Simple Equation Does my proof work? Its the inequality equation $|a+b| \leq |a|+|b
| $ 
I managed this by cases.
Let $c = a$ and $d=b$ if $a>b $
let $c = b$ and $d = a$ if $b>a $
if $a=b$ let $a=c$ 
Hence we have $|c+d| \leq |c|+|d| $ where $c>d$ 
Case 1
if  $d > 0$   then $|c+d| = |c|+|d|$ $\forall c $
Case 2 
if $c < 0$ then $|c+d| = |c|+|d|$ $\forall d $
Case 3 if $ c \vee d =0$ then $|c+d| = |c|+|d|$
Case 4   $c > 0$  and $d < 0$ then $|c+d| < |c|+|d|$ $ \forall$ $c$ and $d$
But i want to solve this directly not by cases.
I think that it can be done by treating a and b as vectors described by two components up down ($y$) and left right ($x$) where $|a|$ is the length of the vector $\vec a$ described as:
$$|\vec a|=  \sqrt {x^2_a + y^2_a}$$
$$|\vec b|=  \sqrt {x^2_b + y^2_b}$$
And $|\vec a+\vec b|$ would be the length of $\vec a$ plus $\vec b$ or $|\vec a+\vec b|= \sqrt {(x_a +x_b)^2 + (y_a +y_b )^2 }$
thus $|\vec a+\vec b| \leq |\vec a|+|\vec b| $ = $ \sqrt {(x_a +x_b)^2 + (y_a +y_b )^2 } \leq \sqrt {x^2_a + y^2_a} + \sqrt {x^2_b + y^2_b}$ now since we cant have negative length we can square both sides.
$ (x_a +x_b)^2 + (y_a +y_b )^2  \leq  x^2_a + y^2_a + x^2_b + y^2_b + 2(x^2_b + y^2_b)^{1/2} (x^2_a + y^2_a)^{1/2}$
$ ( x_a x_b + y_a y_b) \leq (x^2_b + y^2_b)^{1/2} (x^2_a + y^2_a)^{1/2}$
rhs = $(x^2_a x^2_b  + y^2_a x^2_b + x^2_a y^2_b  + y^2_a y^2_b)$ ?
anyway from here it feels like im screwed on the plus side the right hand side is always $0 \geq  $ and the left side can be positive or negative. oddly whenever the x and y components of the vectors have a magnitude greater then or equal to 1 this seems to stand up fairly obviously its just when it has pieces under magnitude 1 that things get really ugly though only intuitively it feels obvious that when none of the components or either vector are $0$ the right side should be bigger then the left.
any ideas on a different way to approach this? thanks.
EDIT: i Originally did exactly what Rolighed has written down and came to the conclusion that $|x| |y| \geq |xy|$ as he did at the end of his proof but i tossed out the idea on the thought that i couldn't square both sides on the thought that $4 \geq -5$ but $4^2 < -5^2$
EDIT2: it turns out that this inequality can be squared because both sides are positive no matter what which makes if $ x \geq y$ and $ y \geq 0$  then $x^2 \geq y^2$  since we know both sides of our inequality must be 0 or bigger we can square them and do the easy proof as shown by Rolighed.
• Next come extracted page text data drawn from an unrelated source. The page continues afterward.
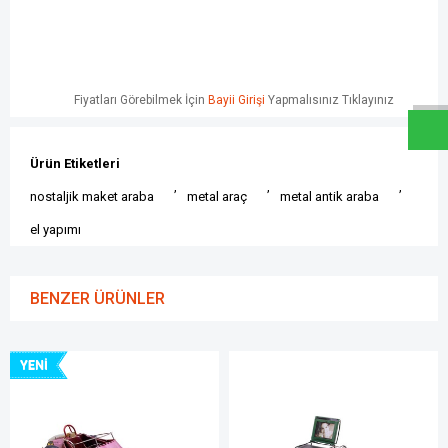
W
h
a
t
s
a
p
p
D
e
s
e
H
a
t
t
Fiyatları Görebilmek İçin
Bayii Girişi
Yapmalısınız Tıklayınız
Ürün Etiketleri
,
,
,
nostaljik maket araba
metal araç
metal antik araba
el yapımı
BENZER ÜRÜNLER
YENI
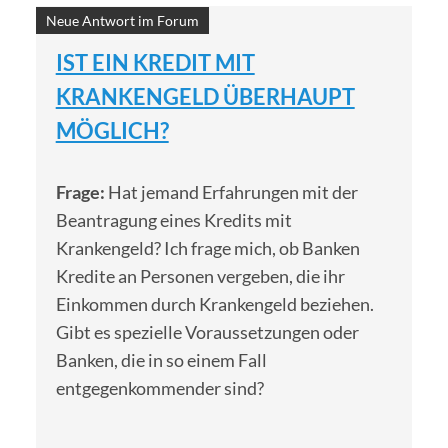
Neue Antwort im Forum
IST EIN KREDIT MIT
KRANKENGELD ÜBERHAUPT
MÖGLICH?
Frage:
Hat jemand Erfahrungen mit der
Beantragung eines Kredits mit
Krankengeld? Ich frage mich, ob Banken
Kredite an Personen vergeben, die ihr
Einkommen durch Krankengeld beziehen.
Gibt es spezielle Voraussetzungen oder
Banken, die in so einem Fall
entgegenkommender sind?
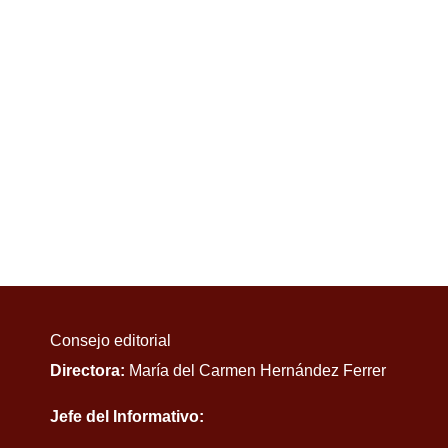
Consejo editorial
Directora:
María del Carmen Hernández Ferrer
Jefe del Informativo:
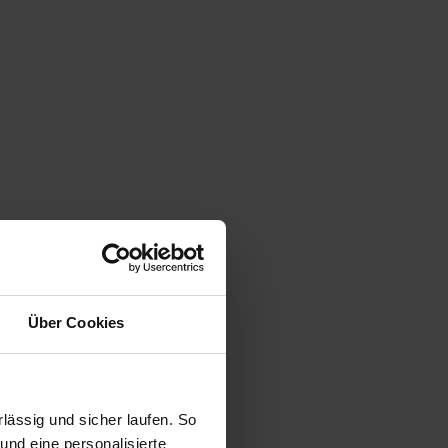
Über Cookies
ässig und sicher laufen. So
und eine personalisierte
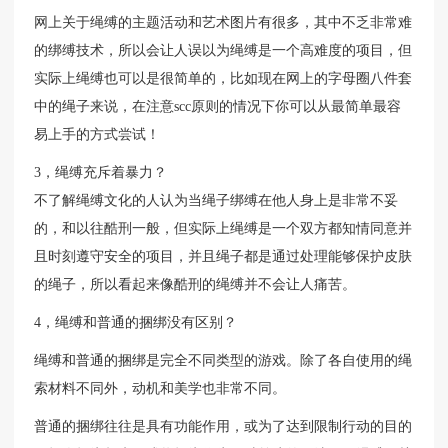
网上关于绳缚的主题活动和艺术图片有很多，其中不乏非常难
的绑缚技术，所以会让人误以为绳缚是一个高难度的项目，但
实际上绳缚也可以是很简单的，比如现在网上的字母圈八件套
中的绳子来说，在注意scc原则的情况下你可以从最简单最容
易上手的方式尝试！
3，绳缚充斥着暴力？
不了解绳缚文化的人认为当绳子绑缚在他人身上是非常不妥
的，和以往酷刑一般，但实际上绳缚是一个双方都知情同意并
且时刻遵守安全的项目，并且绳子都是通过处理能够保护皮肤
的绳子，所以看起来像酷刑的绳缚并不会让人痛苦。
4，绳缚和普通的捆绑没有区别？
绳缚和普通的捆绑是完全不同类型的游戏。除了各自使用的绳
索材料不同外，动机和美学也非常不同。
普通的捆绑往往是具有功能作用，或为了达到限制行动的目的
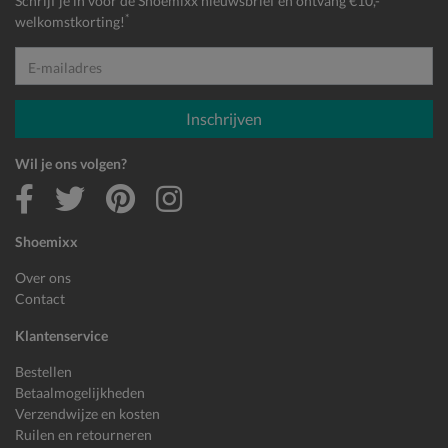
Schrijf je in voor de Shoemixx nieuwsbrief en ontvang €10,-
*
welkomstkorting!
E-mailadres
Inschrijven
Wil je ons volgen?
Shoemixx
Over ons
Contact
Klantenservice
Bestellen
Betaalmogelijkheden
Verzendwijze en kosten
Ruilen en retourneren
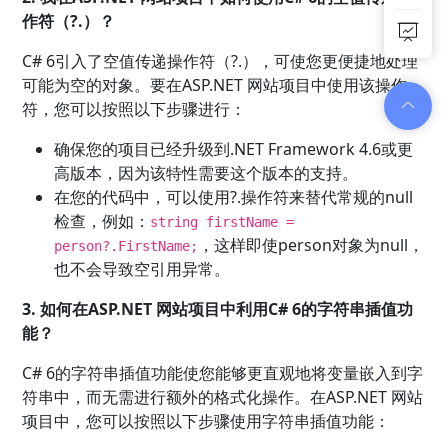
作符（?.）？
C# 6引入了空值传递操作符（?.），可使您更便捷地处理
可能为空的对象。要在ASP.NET 网站项目中使用该操作
符，您可以按照以下步骤进行：
确保您的项目已经升级到.NET Framework 4.6或更
高版本，因为该特性需要这个版本的支持。
在您的代码中，可以使用?.操作符来替代常规的null
检查，例如：
string firstName =
，这样即使person对象为null，
person?.FirstName;
也不会导致空引用异常。
3. 如何在ASP.NET 网站项目中利用C# 6的字符串插值功
能？
C# 6的字符串插值功能使您能够更直观地将变量嵌入到字
符串中，而无需进行额外的格式化操作。在ASP.NET 网站
项目中，您可以按照以下步骤使用字符串插值功能：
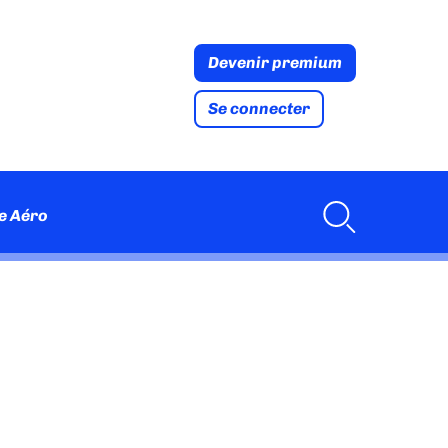
Devenir premium
Se connecter
e Aéro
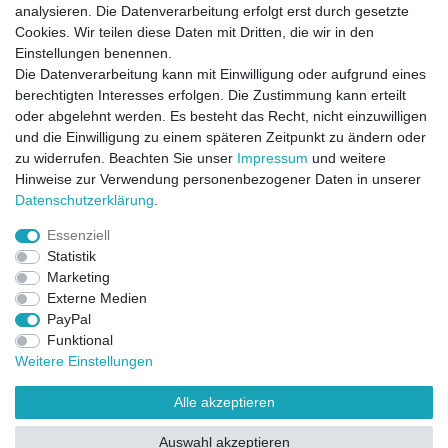
analysieren. Die Datenverarbeitung erfolgt erst durch gesetzte
Cookies. Wir teilen diese Daten mit Dritten, die wir in den
Einstellungen benennen.
Die Datenverarbeitung kann mit Einwilligung oder aufgrund eines
berechtigten Interesses erfolgen. Die Zustimmung kann erteilt
oder abgelehnt werden. Es besteht das Recht, nicht einzuwilligen
und die Einwilligung zu einem späteren Zeitpunkt zu ändern oder
zu widerrufen. Beachten Sie unser
Impressum
und weitere
Direktkontakt per Telefon unter 04331 / 4928-910
Hinweise zur Verwendung personenbezogener Daten in unserer
Daten­schutz­erklärung
.
Kostenloser Versand
Essenziell
Ein Monat Widerrufsrecht
Statistik
Marketing
Externe Medien
PayPal
Funktional
Weitere Einstellungen
Alle akzeptieren
Widerrufsrecht
Widerrufsformular
Impressum
Auswahl akzeptieren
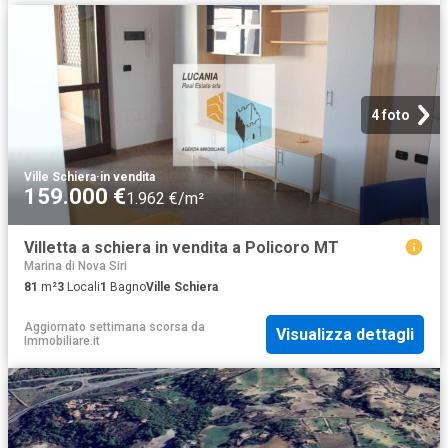
4 foto
Ville Schiera
·
in vendita
159.000 €
1.962 €/m²
Villetta a schiera in vendita a Policoro MT
Marina di Nova Siri
81
m²
3
Locali
1
Bagno
Ville Schiera
Aggiornato settimana scorsa
da
Visualizza dettagli
Immobiliare.it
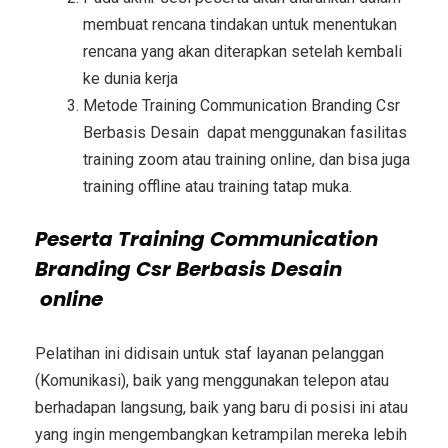
membuat rencana tindakan untuk menentukan
rencana yang akan diterapkan setelah kembali
ke dunia kerja
Metode
Training Communication Branding Csr
Berbasis Desain
dapat menggunakan fasilitas
training zoom atau training online, dan bisa juga
training offline atau training tatap muka.
Peserta
Training Communication
Branding Csr Berbasis Desain
online
Pelatihan ini didisain untuk staf layanan pelanggan
(Komunikasi), baik yang menggunakan telepon atau
berhadapan langsung, baik yang baru di posisi ini atau
yang ingin mengembangkan ketrampilan mereka lebih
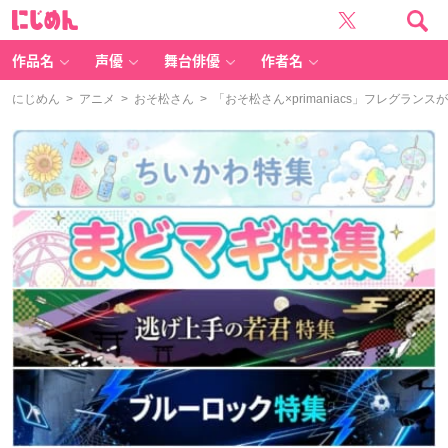
に
じ
め
ん
作品名
声優
舞台俳優
作者名
にじめん
>
アニメ
>
おそ松さん
> 「おそ松さん×primaniacs」フレグ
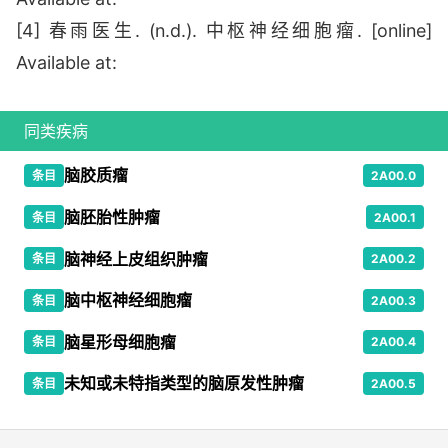
[4] 春雨医生. (n.d.). 中枢神经细胞瘤. [online]
Available at:
同类疾病
脑胶质瘤
条目
2A00.0
脑胚胎性肿瘤
条目
2A00.1
脑神经上皮组织肿瘤
条目
2A00.2
脑中枢神经细胞瘤
条目
2A00.3
脑星形母细胞瘤
条目
2A00.4
未知或未特指类型的脑原发性肿瘤
条目
2A00.5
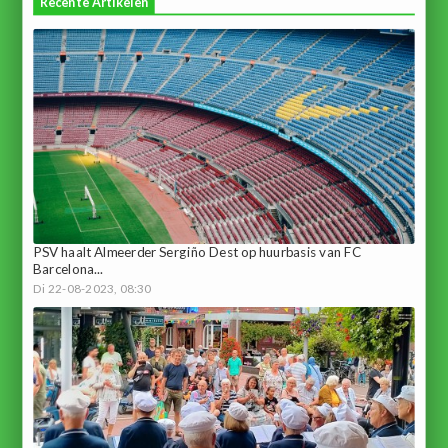
Recente Artikelen
PSV haalt Almeerder Sergiño Dest op huurbasis van FC
Barcelona...
Di 22-08-2023, 08:30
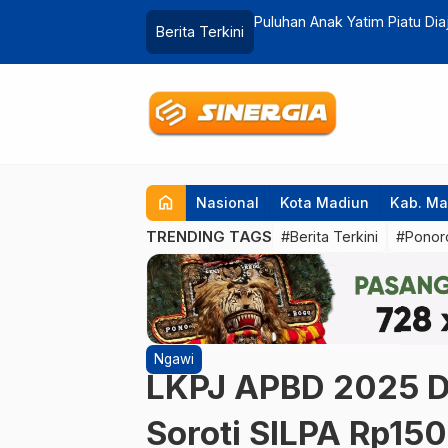
Puluhan Anak Yatim Piatu Diajak Berbelanja Baju Leba
Berita Terkini
home
Nasional
Kota Madiun
Kab. Ma
TRENDING TAGS
#Berita Terkini
#Ponor
Ngawi
LKPJ APBD 2025 D
Soroti SILPA Rp150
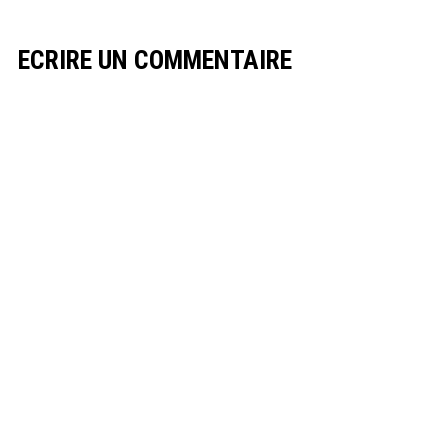
ECRIRE UN COMMENTAIRE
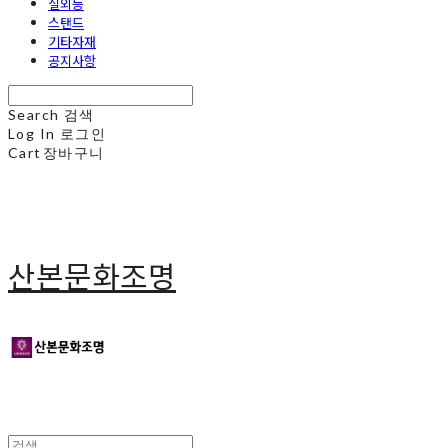
실외등
스탠드
기타자재
공지사항
Search
검색
Log In
로그인
Cart
장바구니
산본문화조명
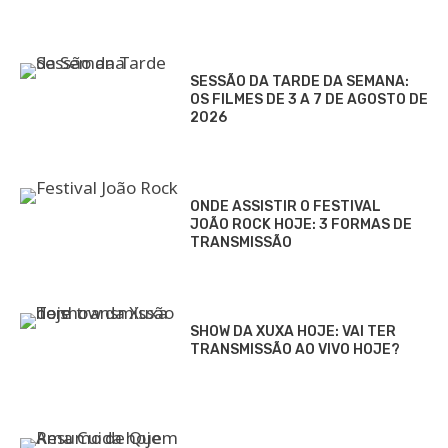
SESSÃO DA TARDE DA SEMANA:
OS FILMES DE 3 A 7 DE AGOSTO DE
2026
ONDE ASSISTIR O FESTIVAL
JOÃO ROCK HOJE: 3 FORMAS DE
TRANSMISSÃO
SHOW DA XUXA HOJE: VAI TER
TRANSMISSÃO AO VIVO HOJE?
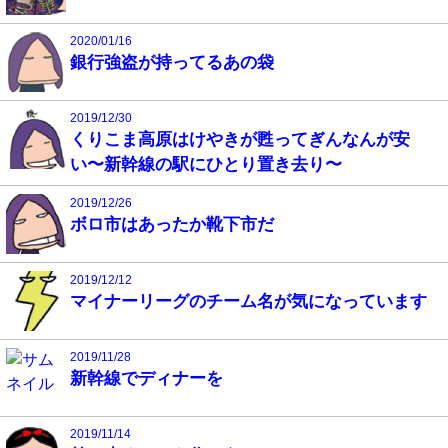
2020/01/16
銀行強盗が持ってるあの袋
2019/12/30
くりこま高原はけやきが甦ってぎんなんが安
い〜新幹線の駅にひとり置き去り〜
2019/12/26
ボロ市はあったか靴下市だ
2019/12/12
マイナーリーグのチーム名が気になっています
2019/11/28
新幹線でディナーを
2019/11/14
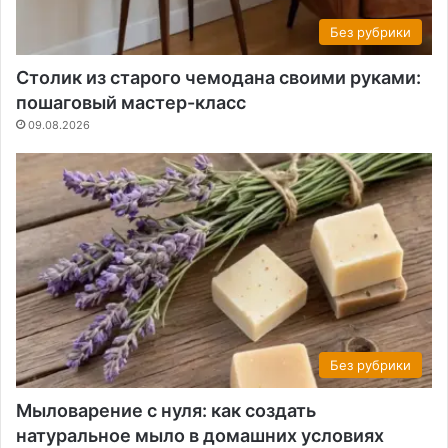
Без рубрики
Столик из старого чемодана своими руками:
пошаговый мастер-класс
09.08.2026
Без рубрики
Мыловарение с нуля: как создать
натуральное мыло в домашних условиях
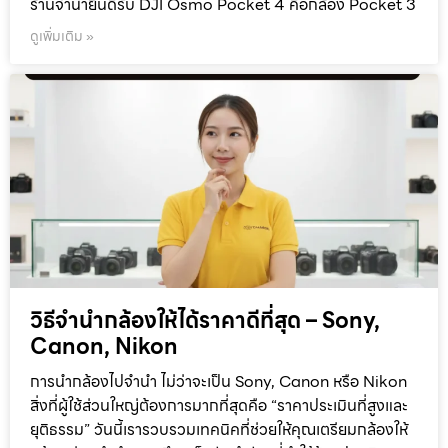
ร้านจำนำยินดีรับ DJI Osmo Pocket 4 คือกล้อง Pocket 3
ดูเพิ่มเติม »
วิธีจำนำกล้องให้ได้ราคาดีที่สุด – Sony,
Canon, Nikon
การนำกล้องไปจำนำ ไม่ว่าจะเป็น Sony, Canon หรือ Nikon
สิ่งที่ผู้ใช้ส่วนใหญ่ต้องการมากที่สุดคือ “ราคาประเมินที่สูงและ
ยุติธรรม” วันนี้เรารวบรวมเทคนิคที่ช่วยให้คุณเตรียมกล้องให้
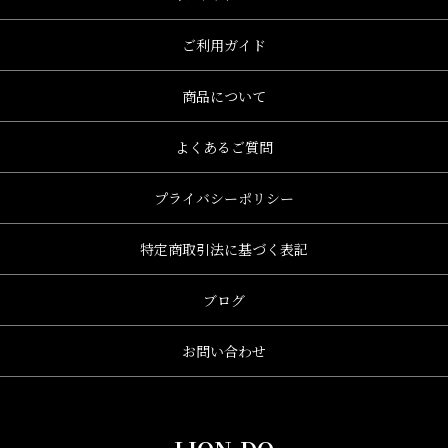
ご利用ガイド
商品について
よくあるご質問
プライバシーポリシー
特定商取引法に基づく表記
ブログ
お問い合わせ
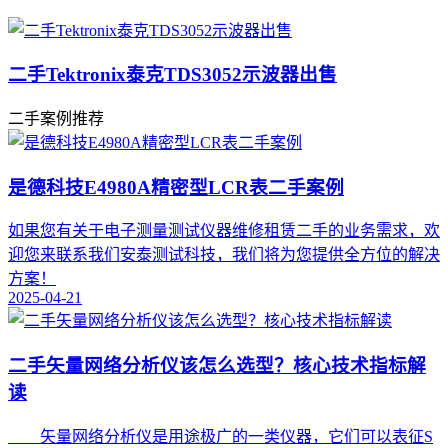
二手Tektronix泰克TDS3052示波器出售
二手案例推荐
是德科技E4980A精密型LCR表二手案例
如果您有关于电子测量测试仪器维修租赁二手的业务需求，欢
迎您来联系我们安泰测试科技，我们将为您提供全方位的解决
方案！
2025-04-21
二手矢量网络分析仪该怎么选型？核心技术指标解
读
矢量网络分析仪是用途极广的一类仪器，它们可以表征S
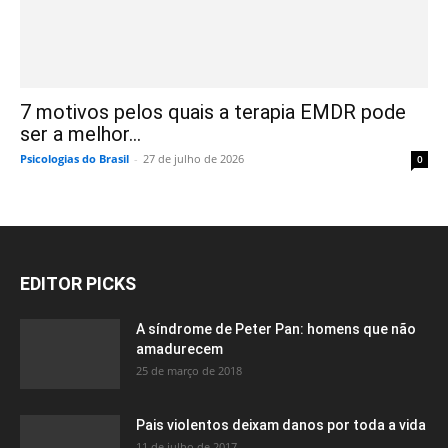
7 motivos pelos quais a terapia EMDR pode
ser a melhor...
Psicologias do Brasil
-
27 de julho de 2026
0
EDITOR PICKS
A síndrome de Peter Pan: homens que não
amadurecem
25 de março de 2018
Pais violentos deixam danos por toda a vida
11 de julho de 2017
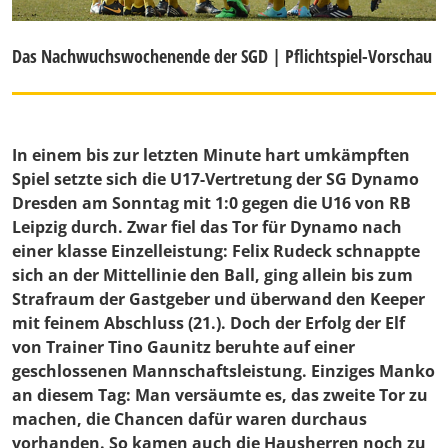
Das Nachwuchswochenende der SGD | Pflichtspiel-Vorschau
In einem bis zur letzten Minute hart umkämpften
Spiel setzte sich die
U17
-Vertretung der SG Dynamo
Dresden am Sonntag mit 1:0 gegen die U16 von RB
Leipzig durch. Zwar fiel das Tor für Dynamo nach
einer klasse Einzelleistung: Felix Rudeck schnappte
sich an der Mittellinie den Ball, ging allein bis zum
Strafraum der Gastgeber und überwand den Keeper
mit feinem Abschluss (21.). Doch der Erfolg der Elf
von Trainer Tino Gaunitz beruhte auf einer
geschlossenen Mannschaftsleistung. Einziges Manko
an diesem Tag: Man versäumte es, das zweite Tor zu
machen, die Chancen dafür waren durchaus
vorhanden. So kamen auch die Hausherren noch zu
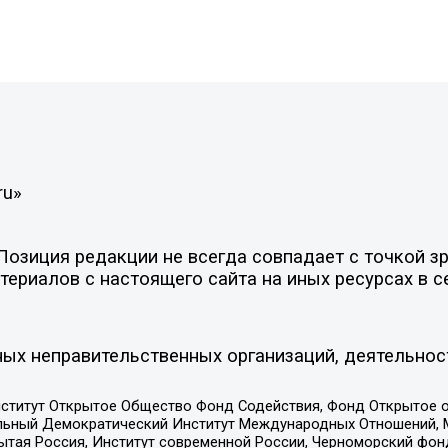
ru»
зиция редакции не всегда совпадает с точкой зре
ериалов с настоящего сайта на иных ресурсах в с
ых неправительственных организаций, деятельнос
ститут Открытое Общество Фонд Содействия, Фонд Открытое 
альный Демократический Институт Международных Отношений,
тая Россия, Институт современной России, Черноморский фонд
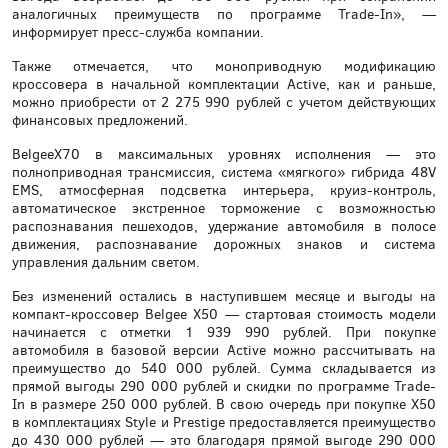
аналогичных преимуществ по программе Trade-In», —
информирует пресс-служба компании.
Также отмечается, что моноприводную модификацию
кроссовера в начальной комплектации Active, как и раньше,
можно приобрести от 2 275 990 рублей с учетом действующих
финансовых предложений.
BelgeeX70 в максимальных уровнях исполнения — это
полноприводная трансмиссия, система «мягкого» гибрида 48V
EMS, атмосферная подсветка интерьера, круиз-контроль,
автоматическое экстренное торможение с возможностью
распознавания пешеходов, удержание автомобиля в полосе
движения, распознавание дорожных знаков и система
управления дальним светом.
Без изменений остались в наступившем месяце и выгоды на
компакт-кроссовер Belgee X50 — стартовая стоимость модели
начинается с отметки 1 939 990 рублей. При покупке
автомобиля в базовой версии Active можно рассчитывать на
преимущество до 540 000 рублей. Сумма складывается из
прямой выгоды 290 000 рублей и скидки по программе Trade-
In в размере 250 000 рублей. В свою очередь при покупке X50
в комплектациях Style и Prestige предоставляется преимущество
до 430 000 рублей — это благодаря прямой выгоде 290 000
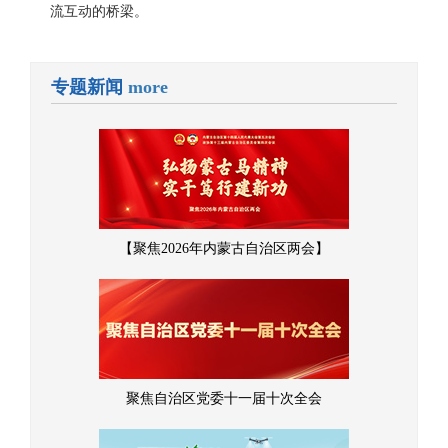
流互动的桥梁。
专题新闻
more
【聚焦2026年内蒙古自治区两会】
聚焦自治区党委十一届十次全会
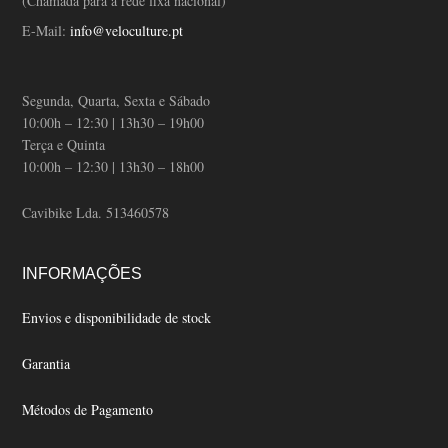
(Chamada para a rede fixa nacional)
E-Mail:
info@veloculture.pt
Segunda, Quarta, Sexta e Sábado
10:00h – 12:30 | 13h30 – 19h00
Terça e Quinta
10:00h – 12:30 | 13h30 – 18h00
Cavibike Lda. 513460578
INFORMAÇÕES
Envios e disponibilidade de stock
Garantia
Métodos de Pagamento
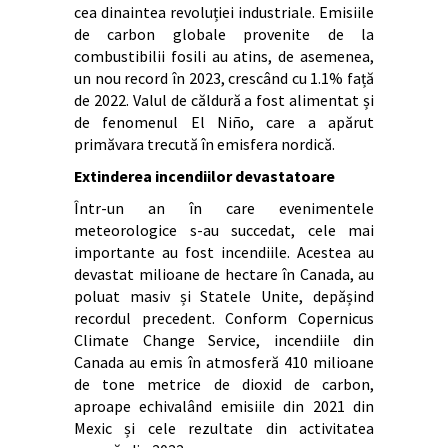
cea dinaintea revoluției industriale. Emisiile
de carbon globale provenite de la
combustibilii fosili au atins, de asemenea,
un nou record în 2023, crescând cu 1.1% față
de 2022. Valul de căldură a fost alimentat și
de fenomenul El Niño, care a apărut
primăvara trecută în emisfera nordică.
Extinderea incendiilor devastatoare
Într-un an în care evenimentele
meteorologice s-au succedat, cele mai
importante au fost incendiile. Acestea au
devastat milioane de hectare în Canada, au
poluat masiv și Statele Unite, depășind
recordul precedent. Conform Copernicus
Climate Change Service, incendiile din
Canada au emis în atmosferă 410 milioane
de tone metrice de dioxid de carbon,
aproape echivalând emisiile din 2021 din
Mexic și cele rezultate din activitatea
My confusion of your explanation Rolighed how you come you could square both sides took me too long to realize why =(
 A: Well.. I learned this proof for the inequality.
Let $x,y\in\mathbb{R}^k$. Observe that 
$|x+y|^2=(x+y)(x+y)=|x|^2+|y|^2+2xy\le |x|^2+|y|^2+2|xy| \le|x|^2+|y|^2+2|x||y|=(|x|+|y|)^2$
In the last inequality, we have used the Cauchy/Schwarz Inequality ($|xy|\le|x||y|$). For $k>1$ multiplication is exchanged by vector product.
A: Here's one way to simplify your argument. I think it's inevitable to have to resort to some sort of case analysis.
Case 1: $b=0$. Obvious. (Right?)
Case 2: $b\neq0$. It's enough to prove that $|1+a/b|\leq1+|a/b|$, since if this inequality is true we can multiply by $|b|$ to get the inequality we want. Let $x=a/b$, just to save the trouble of writing $a/b$. So we want to prove that $|1+x|\leq1+|x|$.
Case 2(a): $x\geq0$. Easy -- $|x|=x$ and we get $1 + x\leq 1 + x$, which is true.
Case 2(b): $x\leq0$. In this case $|x|=-x$. We get $1 + x\leq 1 - x$, which, if we solve for $x$, is the same as saying that $2x \leq 0$, i.e., $x\leq0$.
Do you have an intuition for why this inequality should be true, and what it means?